** Opening Task material block **

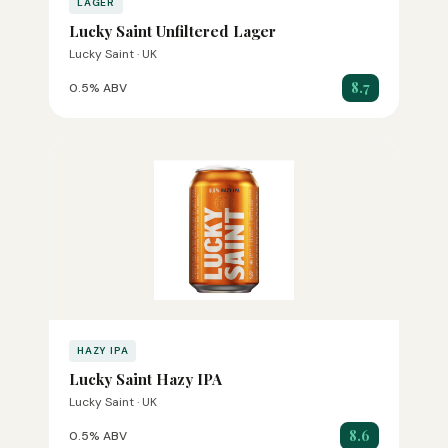
LAGER
Lucky Saint Unfiltered Lager
Lucky Saint · UK
8.7
0.5% ABV
HAZY IPA
Lucky Saint Hazy IPA
Lucky Saint · UK
8.6
0.5% ABV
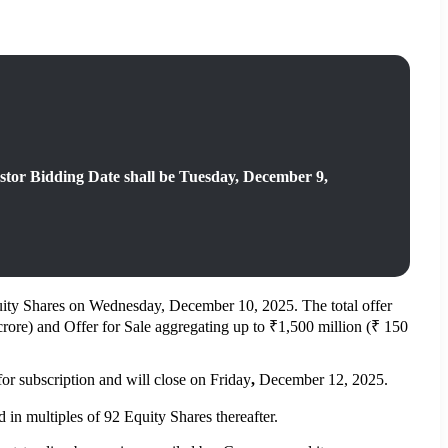
stor Bidding Date shall be Tuesday, December 9,
of Equity Shares on Wednesday, December 10, 2025. The total offer
crore) and Offer for Sale aggregating up to ₹1,500 million (₹ 150
 subscription and will close on Friday
,
December 12, 2025.
in multiples of 92 Equity Shares thereafter.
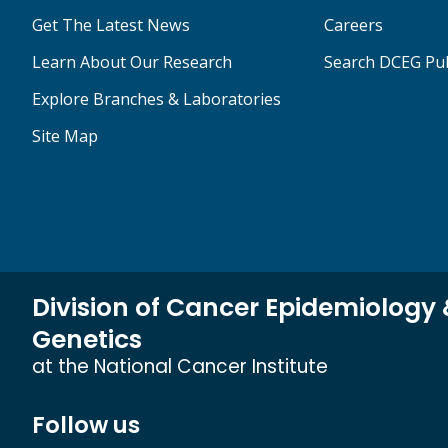
Get The Latest News
Careers
Learn About Our Research
Search DCEG Pub
Explore Branches & Laboratories
Site Map
Division of Cancer Epidemiology
Genetics
at the National Cancer Institute
Follow us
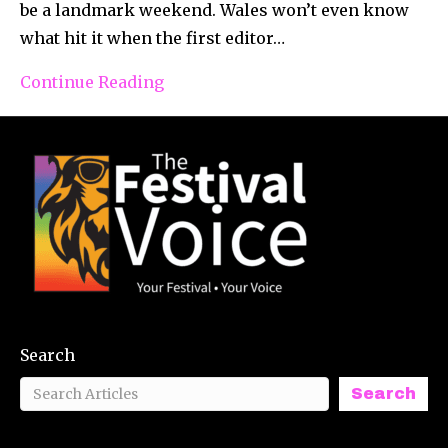
be a landmark weekend. Wales won’t even know
what hit it when the first editor…
Continue Reading
Search
Search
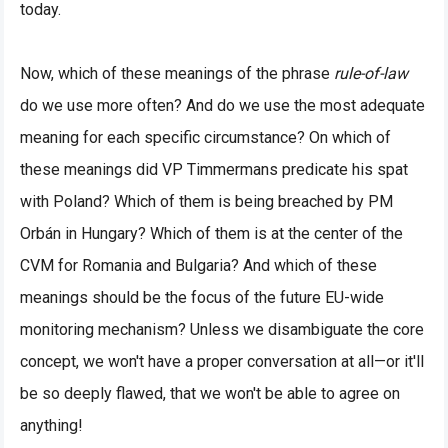
today.
Now, which of these meanings of the phrase
rule-of-law
do we use more often? And do we use the most adequate
meaning for each specific circumstance? On which of
these meanings did VP Timmermans predicate his spat
with Poland? Which of them is being breached by PM
Orbán in Hungary? Which of them is at the center of the
CVM for Romania and Bulgaria? And which of these
meanings should be the focus of the future EU-wide
monitoring mechanism? Unless we disambiguate the core
concept, we won't have a proper conversation at all—or it'll
be so deeply flawed, that we won't be able to agree on
anything!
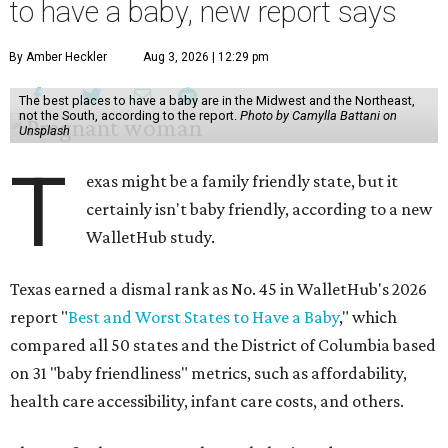
to have a baby, new report says
By Amber Heckler
Aug 3, 2026 | 12:29 pm
The best places to have a baby are in the Midwest and the Northeast,
not the South, according to the report.
Photo by Camylla Battani on
Unsplash
T
exas might be a family friendly state, but it
certainly isn't baby friendly, according to a new
WalletHub study.
Texas earned a dismal rank as No. 45 in WalletHub's 2026
report "
Best and Worst States to Have a Baby
," which
compared all 50 states and the District of Columbia based
on 31 "baby friendliness" metrics, such as affordability,
health care accessibility, infant care costs, and others.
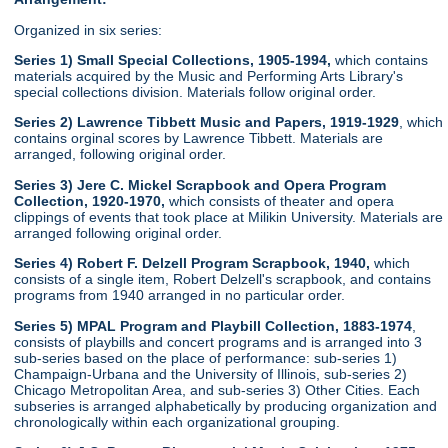
Organized in six series:
Series 1) Small Special Collections, 1905-1994,
which contains
materials acquired by the Music and Performing Arts Library's
special collections division. Materials follow original order.
Series 2) Lawrence Tibbett Music and Papers, 1919-1929
, which
contains orginal scores by Lawrence Tibbett. Materials are
arranged, following original order.
Series 3) Jere C. Mickel Scrapbook and Opera Program
Collection, 1920-1970,
which consists of theater and opera
clippings of events that took place at Milikin University. Materials are
arranged following original order.
Series 4) Robert F. Delzell Program Scrapbook, 1940,
which
consists of a single item, Robert Delzell's scrapbook, and contains
programs from 1940 arranged in no particular order.
Series 5) MPAL Program and Playbill Collection, 1883-1974
,
consists of playbills and concert programs and is arranged into 3
sub-series based on the place of performance: sub-series 1)
Champaign-Urbana and the University of Illinois, sub-series 2)
Chicago Metropolitan Area, and sub-series 3) Other Cities. Each
subseries is arranged alphabetically by producing organization and
chronologically within each organizational grouping.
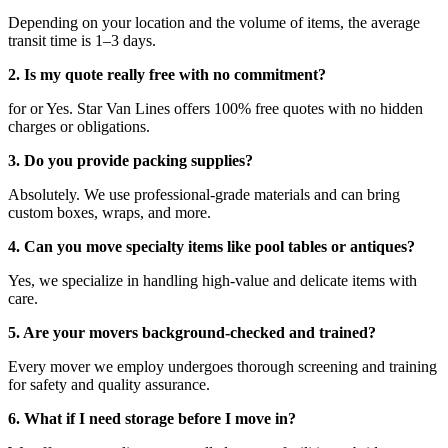
Depending on your location and the volume of items, the average
transit time is 1–3 days.
2. Is my quote really free with no commitment?
for or Yes. Star Van Lines offers 100% free quotes with no hidden
charges or obligations.
3. Do you provide packing supplies?
Absolutely. We use professional-grade materials and can bring
custom boxes, wraps, and more.
4. Can you move specialty items like pool tables or antiques?
Yes, we specialize in handling high-value and delicate items with
care.
5. Are your movers background-checked and trained?
Every mover we employ undergoes thorough screening and training
for safety and quality assurance.
6. What if I need storage before I move in?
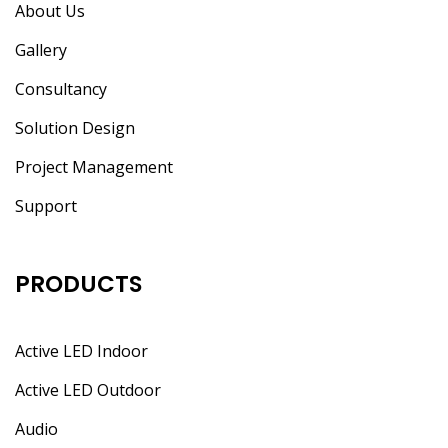
About Us
Gallery
Consultancy
Solution Design
Project Management
Support
PRODUCTS
Active LED Indoor
Active LED Outdoor
Audio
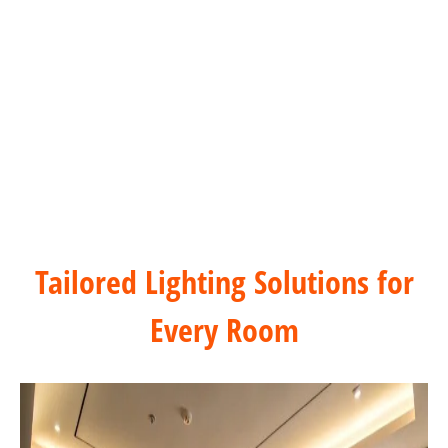
Hospitality & Hotels Dimming Solution
Tailored Lighting Solutions for
Every Room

** Closing Task material block **

* **Problem requirements**
Out of the records above, pick each line that contains the string "Robert".

* **Result of the exercise**
Series 4) Robert F. Delzell Program Scrapbook, 1940,
consists of a single item, Robert Delzell's scrapbook, and contains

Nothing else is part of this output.